Rewrite all the lines below with "value" swapped for "amount" wherever it occurs, changing nothing else. Leave the pictures out.

DATA LISTING:
***

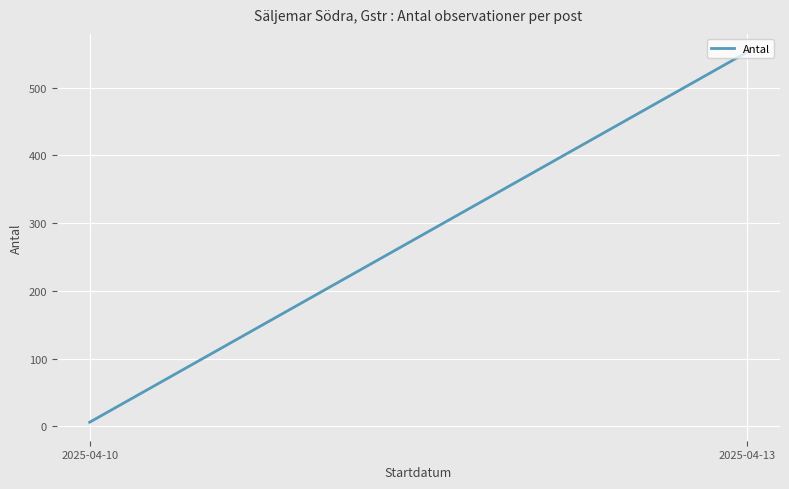

What is the approximate value at 2025-04-10?

6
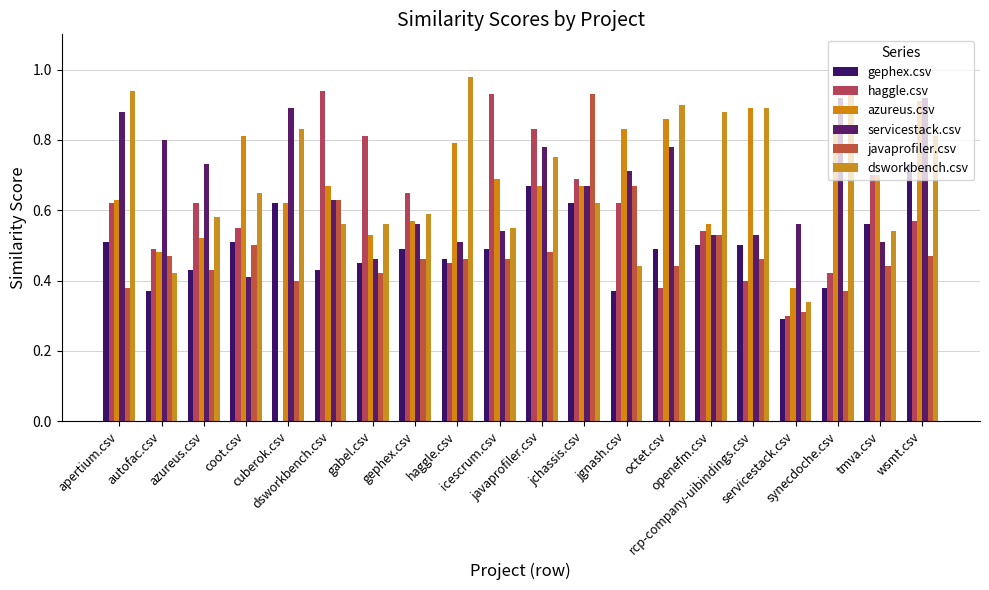

What position from the left is javaprofiler.csv?

11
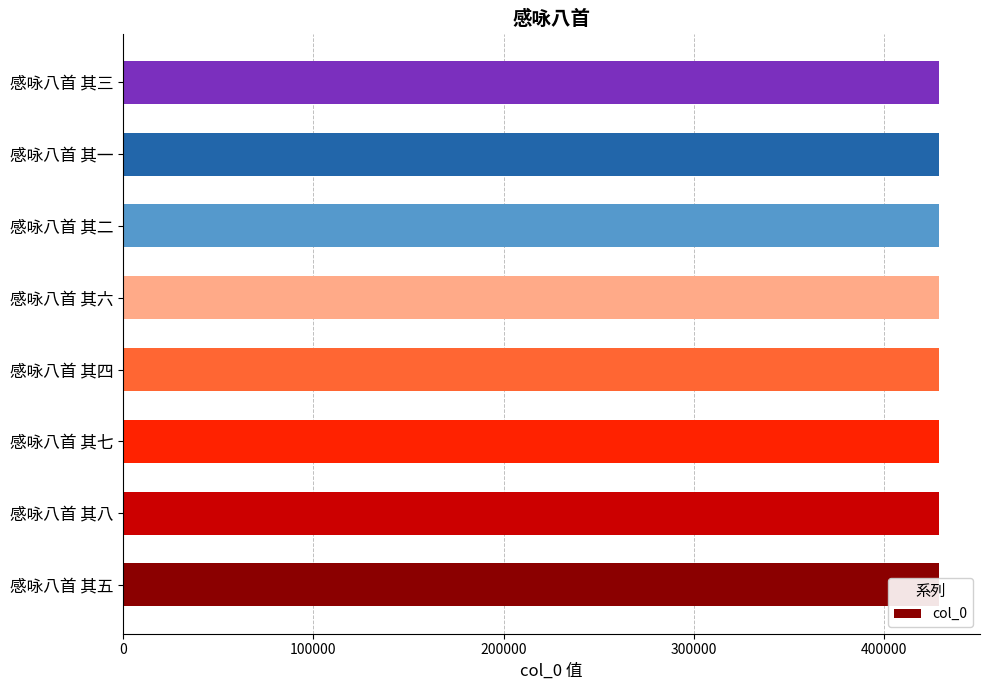

True or false: the data shows 428882 at 感咏八首 其六.

True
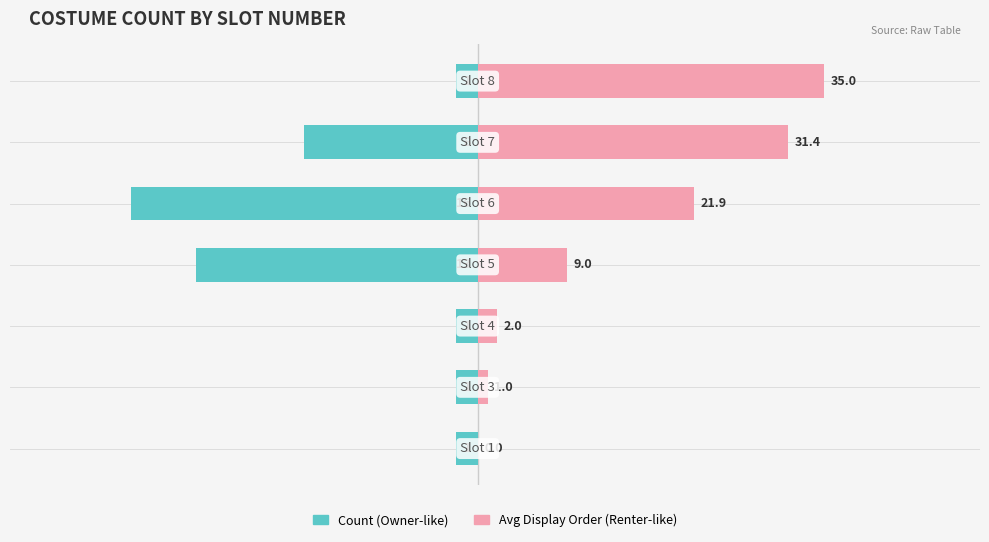

Rank the series by their average value, from highest to lowest.

Avg Display Order, Count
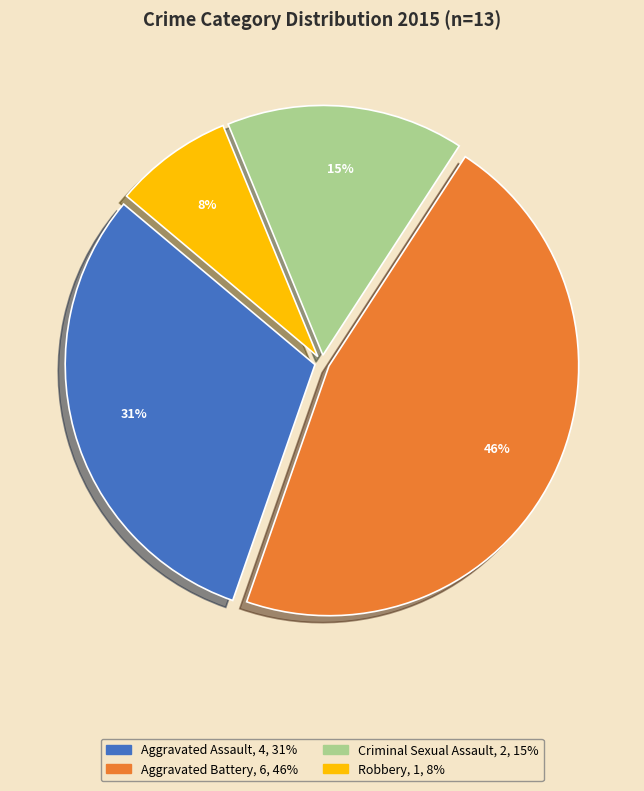

Rank the categories by value from lowest to highest.

Robbery, Criminal Sexual Assault, Aggravated Assault, Aggravated Battery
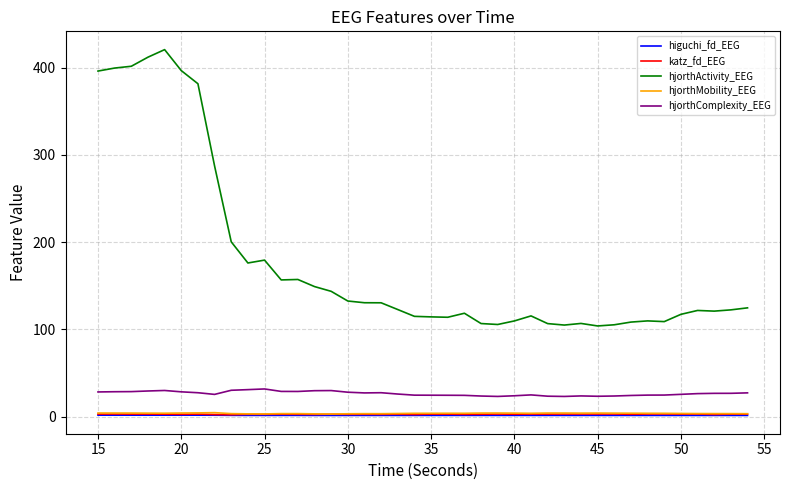

Which series has the largest total across all categories?

hjorthActivity_EEG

***

SOLUTION TO THIS EXERCISE:
What is the approximate amount at 2025-04-10?

6

What position from the left is javaprofiler.csv?

11

True or false: the data shows 428882 at 感咏八首 其六.

True

Rank the series by their average amount, from highest to lowest.

Avg Display Order, Count

Rank the categories by amount from lowest to highest.

Robbery, Criminal Sexual Assault, Aggravated Assault, Aggravated Battery

Which series has the largest total across all categories?

hjorthActivity_EEG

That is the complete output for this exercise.